- [Electronic design files]:
=== Section Start ===

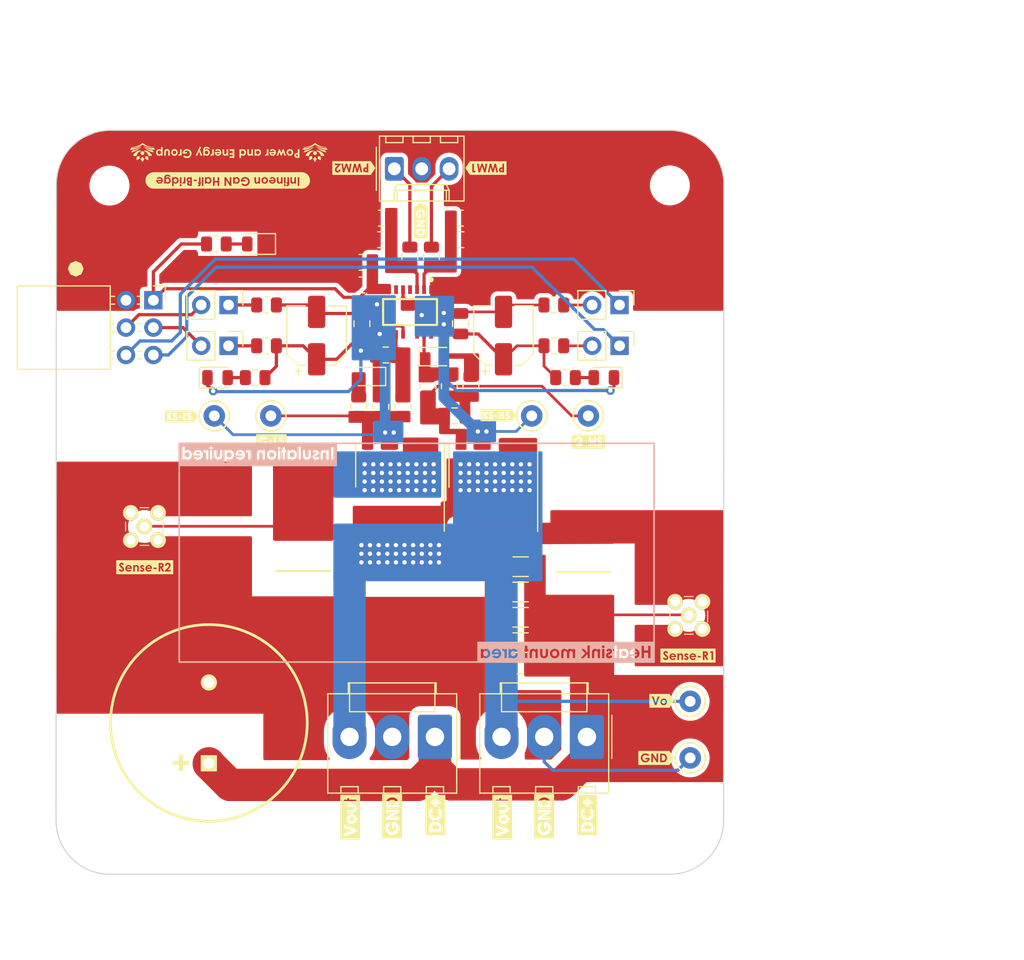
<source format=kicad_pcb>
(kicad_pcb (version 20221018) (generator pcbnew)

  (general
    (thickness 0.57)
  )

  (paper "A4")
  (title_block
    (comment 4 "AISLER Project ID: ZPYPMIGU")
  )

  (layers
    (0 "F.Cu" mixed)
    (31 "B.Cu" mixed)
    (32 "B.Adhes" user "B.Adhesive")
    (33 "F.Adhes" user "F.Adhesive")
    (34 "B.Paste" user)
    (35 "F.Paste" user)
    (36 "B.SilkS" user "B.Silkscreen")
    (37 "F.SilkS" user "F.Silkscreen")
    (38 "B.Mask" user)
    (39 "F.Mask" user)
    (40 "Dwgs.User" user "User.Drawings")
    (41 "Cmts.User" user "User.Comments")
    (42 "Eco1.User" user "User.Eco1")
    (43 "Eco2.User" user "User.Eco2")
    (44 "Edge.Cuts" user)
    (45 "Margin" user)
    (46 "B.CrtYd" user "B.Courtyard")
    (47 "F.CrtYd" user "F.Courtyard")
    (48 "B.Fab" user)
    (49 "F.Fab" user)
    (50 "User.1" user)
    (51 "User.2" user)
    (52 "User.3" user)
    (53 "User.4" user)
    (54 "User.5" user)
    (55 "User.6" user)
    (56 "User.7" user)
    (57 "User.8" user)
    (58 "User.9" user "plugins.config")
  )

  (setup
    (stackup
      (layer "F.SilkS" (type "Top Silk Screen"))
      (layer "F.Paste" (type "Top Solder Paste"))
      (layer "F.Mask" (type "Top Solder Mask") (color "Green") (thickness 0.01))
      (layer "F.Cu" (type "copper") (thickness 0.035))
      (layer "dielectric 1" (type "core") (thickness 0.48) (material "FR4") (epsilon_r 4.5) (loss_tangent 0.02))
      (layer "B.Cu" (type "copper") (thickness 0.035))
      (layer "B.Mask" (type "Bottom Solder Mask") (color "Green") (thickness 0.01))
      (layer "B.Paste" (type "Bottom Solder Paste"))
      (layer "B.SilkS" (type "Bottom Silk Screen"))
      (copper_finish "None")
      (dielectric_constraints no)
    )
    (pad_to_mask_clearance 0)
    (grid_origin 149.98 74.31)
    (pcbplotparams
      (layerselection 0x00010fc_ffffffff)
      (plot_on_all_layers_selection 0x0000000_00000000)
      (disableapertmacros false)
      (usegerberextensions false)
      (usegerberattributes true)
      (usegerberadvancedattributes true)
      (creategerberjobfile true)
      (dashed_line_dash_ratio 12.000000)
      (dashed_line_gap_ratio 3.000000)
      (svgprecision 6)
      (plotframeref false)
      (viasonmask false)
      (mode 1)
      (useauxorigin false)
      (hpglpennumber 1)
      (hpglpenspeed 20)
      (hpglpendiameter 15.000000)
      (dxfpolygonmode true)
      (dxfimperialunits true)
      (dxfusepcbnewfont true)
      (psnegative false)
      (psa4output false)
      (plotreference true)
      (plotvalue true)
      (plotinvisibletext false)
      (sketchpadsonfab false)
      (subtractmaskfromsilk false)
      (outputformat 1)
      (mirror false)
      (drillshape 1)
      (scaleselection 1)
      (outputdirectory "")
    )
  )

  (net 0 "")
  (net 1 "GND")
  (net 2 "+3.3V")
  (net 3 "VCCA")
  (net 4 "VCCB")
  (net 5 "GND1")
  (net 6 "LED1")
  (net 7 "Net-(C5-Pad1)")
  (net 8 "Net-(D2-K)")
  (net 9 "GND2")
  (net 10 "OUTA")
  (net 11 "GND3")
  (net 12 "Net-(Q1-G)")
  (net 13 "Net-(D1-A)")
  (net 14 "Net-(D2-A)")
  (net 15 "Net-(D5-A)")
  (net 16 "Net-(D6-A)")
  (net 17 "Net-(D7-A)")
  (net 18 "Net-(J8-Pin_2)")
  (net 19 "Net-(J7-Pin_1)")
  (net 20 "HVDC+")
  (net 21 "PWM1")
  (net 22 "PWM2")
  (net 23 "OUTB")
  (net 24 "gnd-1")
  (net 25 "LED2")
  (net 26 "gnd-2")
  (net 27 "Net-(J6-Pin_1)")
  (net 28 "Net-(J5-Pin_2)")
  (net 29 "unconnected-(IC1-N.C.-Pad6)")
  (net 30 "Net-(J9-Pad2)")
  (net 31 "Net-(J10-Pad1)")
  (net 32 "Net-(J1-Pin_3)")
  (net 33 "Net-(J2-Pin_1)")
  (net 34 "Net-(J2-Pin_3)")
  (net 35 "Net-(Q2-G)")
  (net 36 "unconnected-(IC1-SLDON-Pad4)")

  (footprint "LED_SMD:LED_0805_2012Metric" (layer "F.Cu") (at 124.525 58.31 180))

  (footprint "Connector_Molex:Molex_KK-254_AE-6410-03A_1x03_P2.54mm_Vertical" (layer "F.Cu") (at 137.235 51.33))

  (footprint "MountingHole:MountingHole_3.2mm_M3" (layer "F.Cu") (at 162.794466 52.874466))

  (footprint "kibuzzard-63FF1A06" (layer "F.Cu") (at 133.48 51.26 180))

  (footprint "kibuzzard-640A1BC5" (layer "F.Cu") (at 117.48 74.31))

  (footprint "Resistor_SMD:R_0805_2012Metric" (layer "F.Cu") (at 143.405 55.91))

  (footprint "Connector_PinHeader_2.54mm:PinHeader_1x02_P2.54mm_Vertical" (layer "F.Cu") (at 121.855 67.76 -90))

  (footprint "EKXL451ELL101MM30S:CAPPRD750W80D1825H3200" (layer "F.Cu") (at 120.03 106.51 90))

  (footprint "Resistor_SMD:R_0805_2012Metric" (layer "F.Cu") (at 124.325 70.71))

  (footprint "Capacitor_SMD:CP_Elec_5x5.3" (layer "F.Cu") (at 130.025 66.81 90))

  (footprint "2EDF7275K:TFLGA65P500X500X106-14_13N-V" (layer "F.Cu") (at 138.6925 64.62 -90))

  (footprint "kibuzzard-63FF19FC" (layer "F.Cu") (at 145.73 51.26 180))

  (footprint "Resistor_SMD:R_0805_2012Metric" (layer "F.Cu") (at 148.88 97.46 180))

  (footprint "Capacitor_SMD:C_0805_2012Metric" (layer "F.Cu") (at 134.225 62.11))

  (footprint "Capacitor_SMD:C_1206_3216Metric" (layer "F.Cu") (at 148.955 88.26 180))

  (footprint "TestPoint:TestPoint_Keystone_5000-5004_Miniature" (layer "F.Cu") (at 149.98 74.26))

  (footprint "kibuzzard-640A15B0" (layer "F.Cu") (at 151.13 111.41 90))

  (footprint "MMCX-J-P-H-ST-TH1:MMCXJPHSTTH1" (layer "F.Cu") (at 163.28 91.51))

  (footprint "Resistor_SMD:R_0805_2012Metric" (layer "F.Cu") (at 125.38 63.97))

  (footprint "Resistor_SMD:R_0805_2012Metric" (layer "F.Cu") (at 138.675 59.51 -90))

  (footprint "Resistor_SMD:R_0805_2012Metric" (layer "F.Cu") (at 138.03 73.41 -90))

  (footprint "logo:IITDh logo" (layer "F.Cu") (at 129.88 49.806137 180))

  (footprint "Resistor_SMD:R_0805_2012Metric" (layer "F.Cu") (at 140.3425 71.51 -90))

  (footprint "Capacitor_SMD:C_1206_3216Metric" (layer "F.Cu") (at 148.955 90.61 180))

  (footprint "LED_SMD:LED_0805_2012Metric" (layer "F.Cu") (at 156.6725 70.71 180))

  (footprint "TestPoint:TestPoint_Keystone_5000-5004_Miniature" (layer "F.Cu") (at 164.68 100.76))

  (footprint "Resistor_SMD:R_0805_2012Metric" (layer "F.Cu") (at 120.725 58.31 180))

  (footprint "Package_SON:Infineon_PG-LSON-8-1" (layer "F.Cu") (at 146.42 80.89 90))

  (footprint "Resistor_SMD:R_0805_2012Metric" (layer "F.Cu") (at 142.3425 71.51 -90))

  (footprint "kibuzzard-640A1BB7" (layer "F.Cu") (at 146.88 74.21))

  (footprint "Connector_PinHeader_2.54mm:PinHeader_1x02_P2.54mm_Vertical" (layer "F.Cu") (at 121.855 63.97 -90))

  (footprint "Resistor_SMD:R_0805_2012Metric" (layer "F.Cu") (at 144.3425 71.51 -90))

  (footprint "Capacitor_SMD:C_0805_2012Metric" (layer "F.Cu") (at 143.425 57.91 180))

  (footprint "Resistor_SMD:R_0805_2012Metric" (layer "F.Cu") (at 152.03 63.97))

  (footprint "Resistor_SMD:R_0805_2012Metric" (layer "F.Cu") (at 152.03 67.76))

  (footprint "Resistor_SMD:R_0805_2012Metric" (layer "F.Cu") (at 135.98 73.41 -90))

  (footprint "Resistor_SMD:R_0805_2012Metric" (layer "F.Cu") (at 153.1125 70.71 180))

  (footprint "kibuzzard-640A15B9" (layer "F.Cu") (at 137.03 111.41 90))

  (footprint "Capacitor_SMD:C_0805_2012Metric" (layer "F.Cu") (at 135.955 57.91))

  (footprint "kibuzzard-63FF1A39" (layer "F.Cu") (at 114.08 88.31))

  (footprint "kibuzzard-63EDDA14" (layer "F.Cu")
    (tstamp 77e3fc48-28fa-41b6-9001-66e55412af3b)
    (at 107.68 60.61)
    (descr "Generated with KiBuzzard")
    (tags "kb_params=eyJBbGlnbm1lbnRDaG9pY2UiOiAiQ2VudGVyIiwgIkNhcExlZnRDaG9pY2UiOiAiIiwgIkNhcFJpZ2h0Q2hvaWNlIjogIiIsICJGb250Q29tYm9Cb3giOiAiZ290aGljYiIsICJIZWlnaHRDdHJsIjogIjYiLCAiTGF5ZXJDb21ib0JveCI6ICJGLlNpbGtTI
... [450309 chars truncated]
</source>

=== Section End ===

- [Work request]:
Please give an exact copy of the lines above, beginning with the line containing "(dashed_line_gap_ratio 3.000000)" and running through the line containing "(dxfpolygonmode true)", and of no other lines.

- [Output of the task]:
      (dashed_line_gap_ratio 3.000000)
      (svgprecision 6)
      (plotframeref false)
      (viasonmask false)
      (mode 1)
      (useauxorigin false)
      (hpglpennumber 1)
      (hpglpenspeed 20)
      (hpglpendiameter 15.000000)
      (dxfpolygonmode true)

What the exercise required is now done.